◆ EXERCISE ◆
The required answer is a copy of each line in the entries below that includes "Bivens".

◆ MATERIAL SUPPLIED ◆
= Beginning of Section =
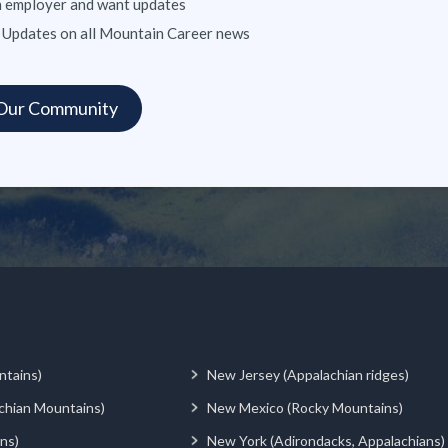
n employer and want updates
 Updates on all Mountain Career news
ntains)
New Jersey (Appalachian ridges)
chian Mountains)
New Mexico (Rocky Mountains)
ns)
New York (Adirondacks, Appalachians)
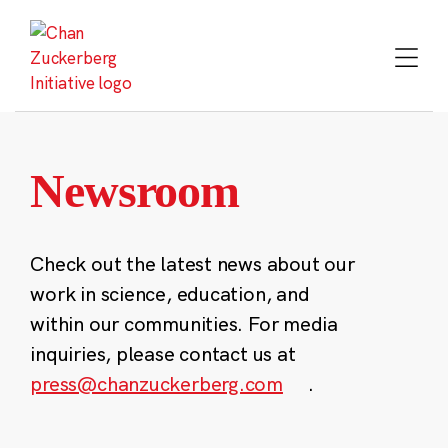
Skip
to
content
Newsroom
Check out the latest news about our
work in science, education, and
within our communities. For media
inquiries, please contact us at
press@chanzuckerberg.com
.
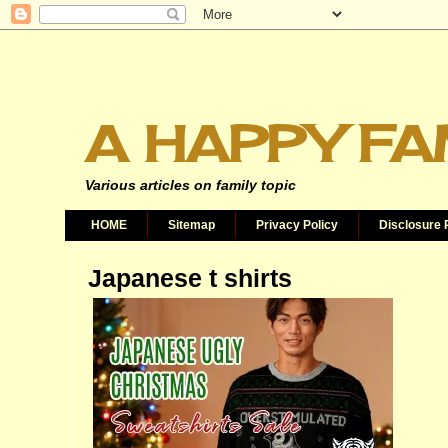
A HAPPY FA
Various articles on family topic
HOME
Sitemap
Privacy Policy
Disclosure 
Japanese t shirts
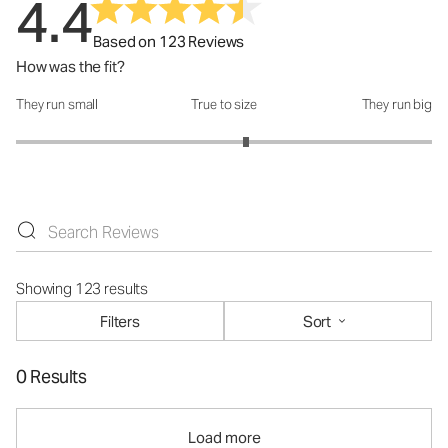
4.4
Based on 123 Reviews
How was the fit?
They run small
True to size
They run big
How was the fit?: 3.21 out of 5
Showing 123 results
Filters
Sort
0 Results
Load more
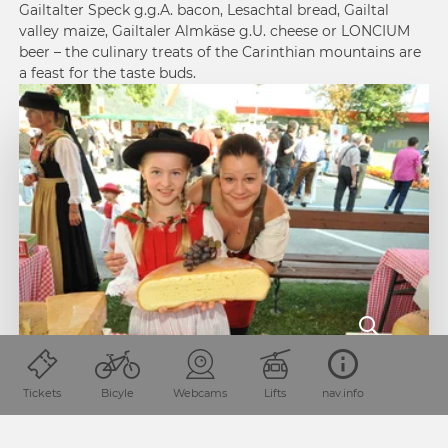
Gailtalter Speck g.g.A. bacon, Lesachtal bread, Gailtal
valley maize, Gailtaler Almkäse g.U. cheese or LONCIUM
beer – the culinary treats of the Carinthian mountains are
a feast for the taste buds.
If you want to treat your palate to some of these exquisite
delights, you should check out the region’s “Slow Food
Tickets
Bicyle
Webcams
Lifts
nav.info
Travel” programme. Numerous manufacturers and artisan
food producers around Kötschach-Mauthen invite visitors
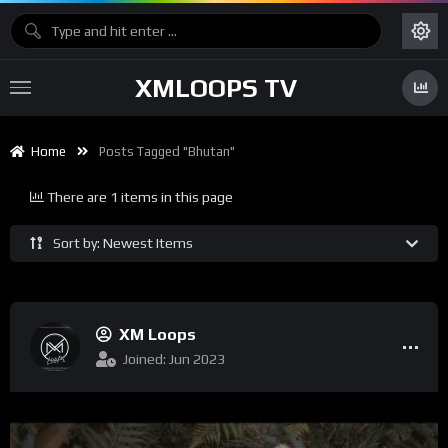
XMLOOPS TV
Home
Posts Tagged "Bhutan"
There are 1 items in this page
Sort by: Newest Items
XM Loops
Joined: Jun 2023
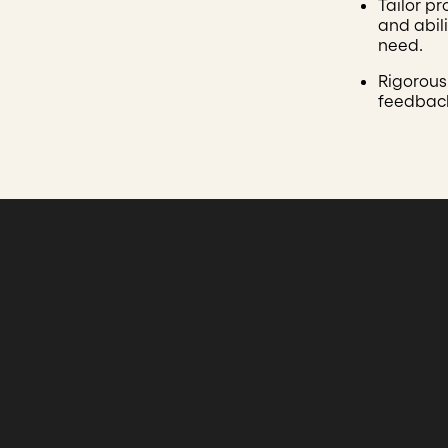
Tailor p
and abili
need.
Rigorous
feedback,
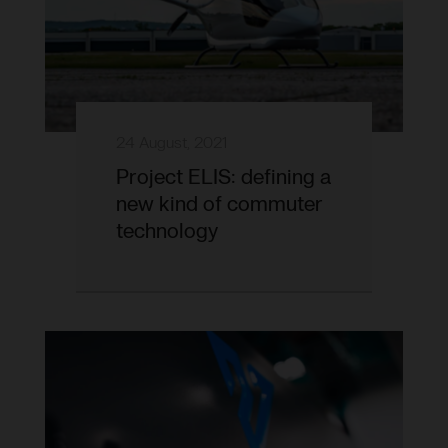
24 August, 2021
Project ELIS: defining a
new kind of commuter
technology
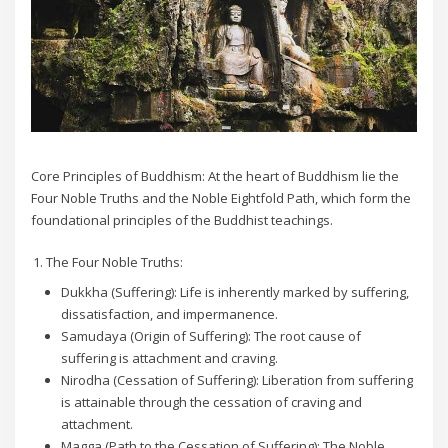
Core Principles of Buddhism: At the heart of Buddhism lie the
Four Noble Truths and the Noble Eightfold Path, which form the
foundational principles of the Buddhist teachings.
The Four Noble Truths:
Dukkha (Suffering): Life is inherently marked by suffering,
dissatisfaction, and impermanence.
Samudaya (Origin of Suffering): The root cause of
suffering is attachment and craving.
Nirodha (Cessation of Suffering): Liberation from suffering
is attainable through the cessation of craving and
attachment.
Magga (Path to the Cessation of Suffering): The Noble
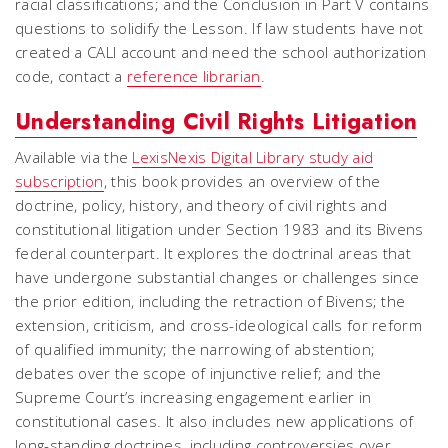
racial classifications; and the Conclusion in Part V contains
questions to solidify the Lesson. If law students have not
created a CALI account and need the school authorization
code, contact a
reference librarian
.
Understanding​​ Civil Rights Litigation
Available via the
LexisNexis Digital Library study aid
subscription
, this book provides an overview of the
doctrine, policy, history, and theory of civil rights and
constitutional litigation under Section 1983 and its Bivens
federal counterpart. It explores the doctrinal areas that
have undergone substantial changes or challenges since
the prior edition, including the retraction of Bivens; the
extension, criticism, and cross-ideological calls for reform
of qualified immunity; the narrowing of abstention;
debates over the scope of injunctive relief; and the
Supreme Court’s increasing engagement earlier in
constitutional cases. It also includes new applications of
long-standing doctrines, including controversies over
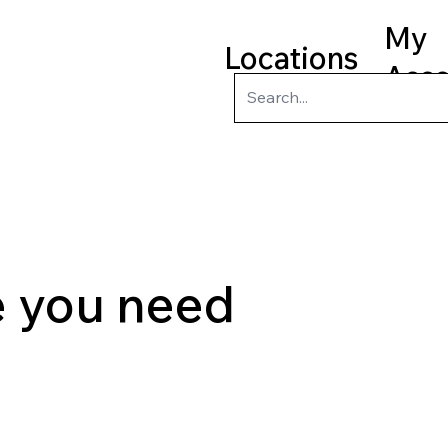
My
Locations
Acc
ry
Kids
Teens
Program
le you need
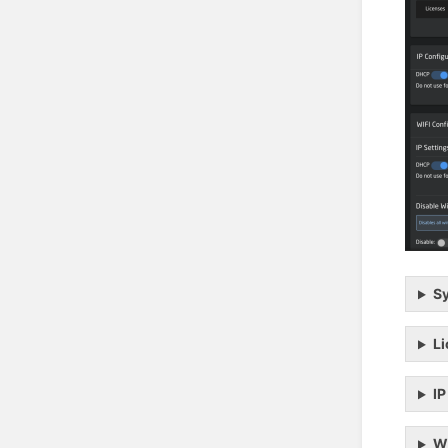
Sy
L
IP
Wi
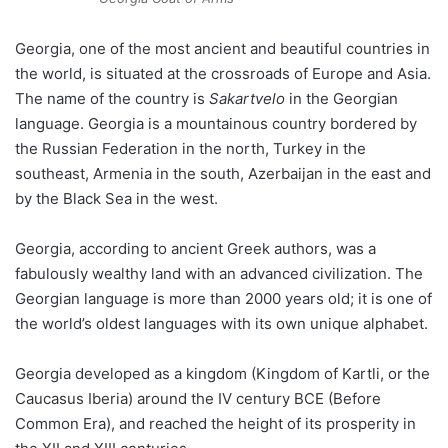
Georgia, one of the most ancient and beautiful countries in
the world, is situated at the crossroads of Europe and Asia.
The name of the country is
Sakartvelo
in the Georgian
language. Georgia is a mountainous country bordered by
the Russian Federation in the north, Turkey in the
southeast, Armenia in the south, Azerbaijan in the east and
by the Black Sea in the west.
Georgia, according to ancient Greek authors, was a
fabulously wealthy land with an advanced civilization. The
Georgian language is more than 2000 years old; it is one of
the world’s oldest languages with its own unique alphabet.
Georgia developed as a kingdom (Kingdom of Kartli, or the
Caucasus Iberia) around the IV century BCE (Before
Common Era), and reached the height of its prosperity in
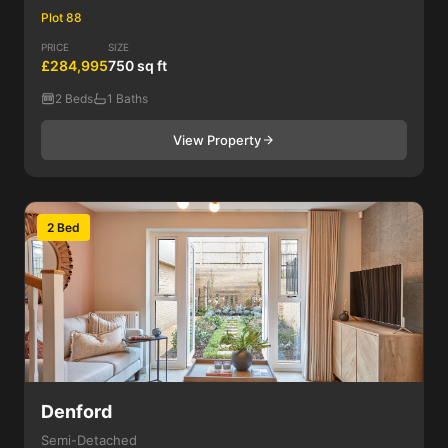
Plot 88
PRICE
SIZE
£284,995
750 sq ft
2 Beds
1 Baths
View Property
2 Bed
Denford
Semi-Detached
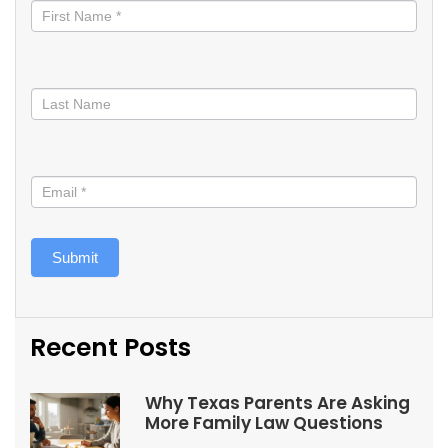
informed
Submit
Recent Posts
Why Texas Parents Are Asking
More Family Law Questions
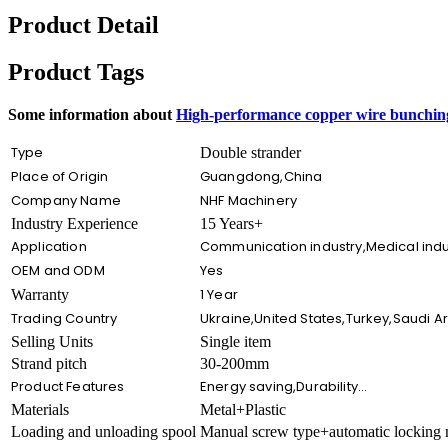
Product Detail
Product Tags
Some information about
High-performance copper wire bunching
Type
Double strander
Place of Origin
Guangdong,China
Company Name
NHF Machinery
Industry Experience
15 Years+
Application
Communication industry,Medical indust
OEM and ODM
Yes
1 Year
Warranty
Trading Country
Ukraine,United States,Turkey,Saudi 
Selling Units
Single item
Strand pitch
30-200mm
Product Features
Energy saving,Durability…
Materials
Metal+Plastic
Loading and unloading spool
Manual screw type+automatic locking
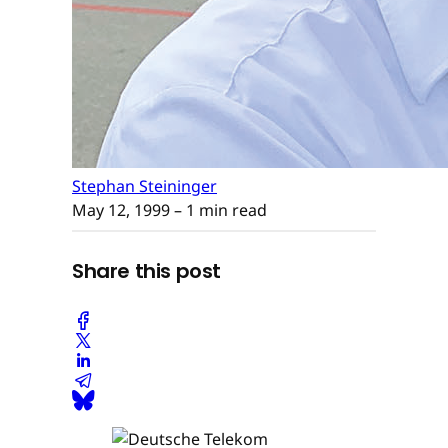
Stephan Steininger
May 12, 1999
– 1 min read
Share this post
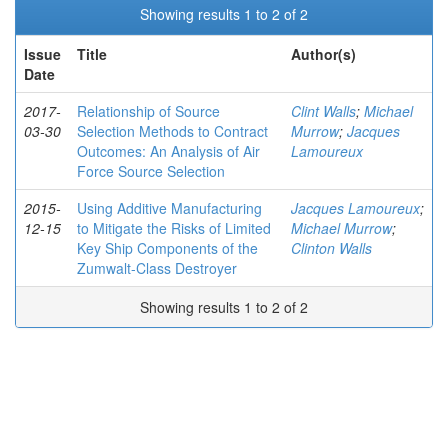
Showing results 1 to 2 of 2
Issue
Title
Author(s)
Date
2017-
Relationship of Source
Clint Walls
;
Michael
03-30
Selection Methods to Contract
Murrow
;
Jacques
Outcomes: An Analysis of Air
Lamoureux
Force Source Selection
2015-
Using Additive Manufacturing
Jacques Lamoureux
;
12-15
to Mitigate the Risks of Limited
Michael Murrow
;
Key Ship Components of the
Clinton Walls
Zumwalt-Class Destroyer
Showing results 1 to 2 of 2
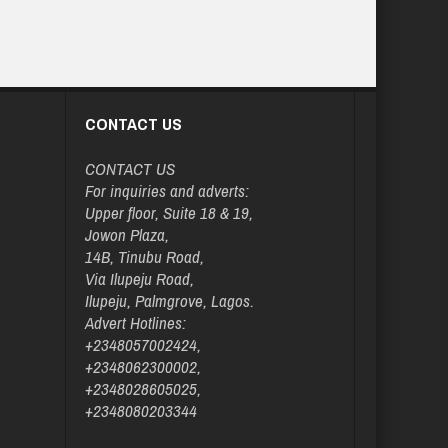
CONTACT US
CONTACT US
For inquiries and adverts:
Upper floor, Suite 18 & 19,
Jowon Plaza,
14B, Tinubu Road,
Via Ilupeju Road,
Ilupeju, Palmgrove, Lagos.
Advert Hotlines:
+2348057002424,
+2348062300002,
+2348028605025,
+2348080203344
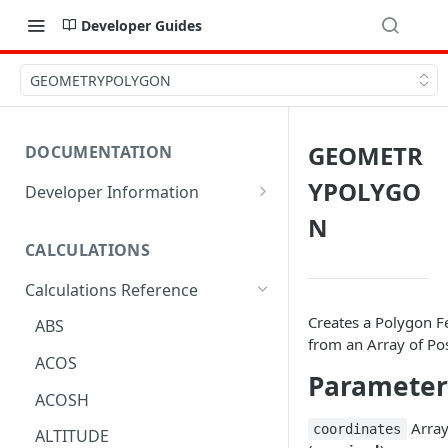
Developer Guides
GEOMETRYPOLYGON
GEOMETR
DOCUMENTATION
YPOLYGO
Developer Information
Webhooks
N
CALCULATIONS
Sharing Data
Calculations Reference
URL Actions
Creates a Polygon F
ABS
from an Array of Pos
ACOS
Parameter
ACOSH
Arra
coordinates
ALTITUDE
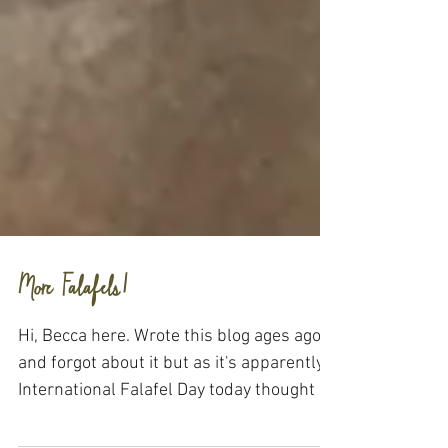
More Falafels!
Hi, Becca here. Wrote this blog ages ago
and forgot about it but as it's apparently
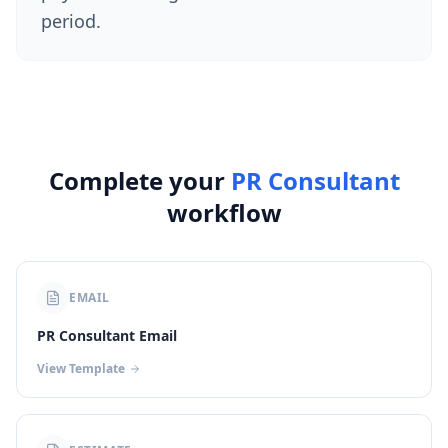
period.
Complete your
PR Consultant
workflow
EMAIL
PR Consultant Email
View Template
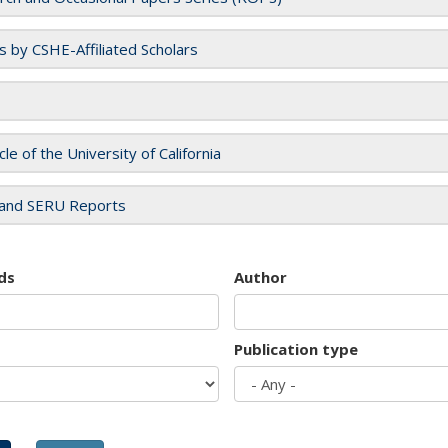
es by CSHE-Affiliated Scholars
cle of the University of California
and SERU Reports
ds
Author
Publication type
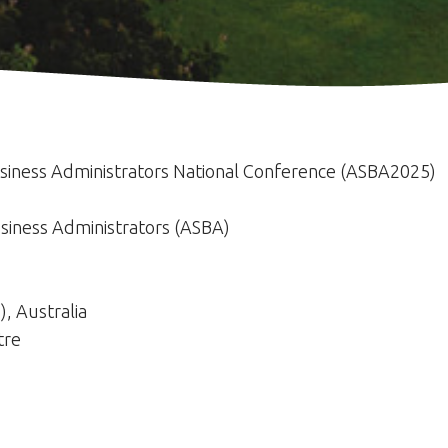
usiness Administrators National Conference (ASBA2025)
usiness Administrators (ASBA)
), Australia
tre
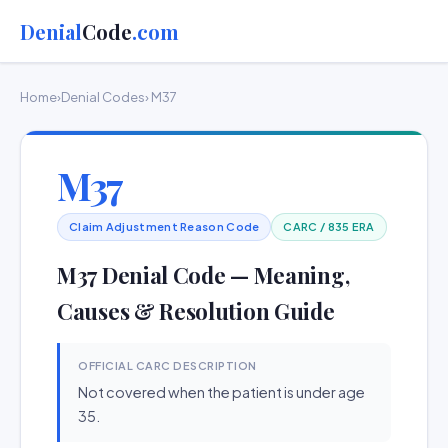
Denial
Code
.com
Home
›
Denial Codes
› M37
M37
Claim Adjustment Reason Code
CARC / 835 ERA
M37 Denial Code — Meaning,
Causes & Resolution Guide
OFFICIAL CARC DESCRIPTION
Not covered when the patient is under age
35.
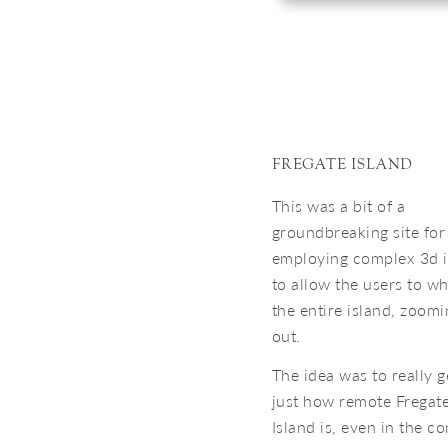
FREGATE ISLAND
This was a bit of a
groundbreaking site for
employing complex 3d 
to allow the users to w
the entire island, zoomi
out.
The idea was to really g
just how remote Fregate
Island is, even in the co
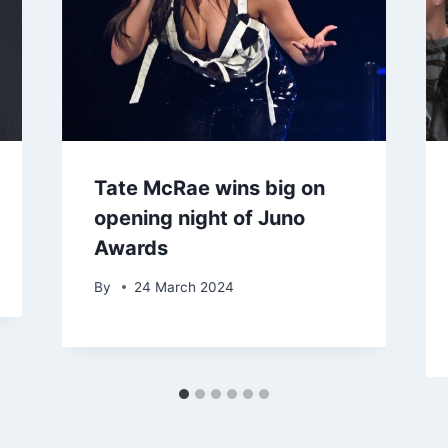
Tate McRae wins big on
opening night of Juno
Awards
By
24 March 2024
= End of Section =
◆ EXPECTED ANSWER ◆
constitutional litigation under Section 1983 and its Bivens
the prior edition, including the retraction of Bivens; the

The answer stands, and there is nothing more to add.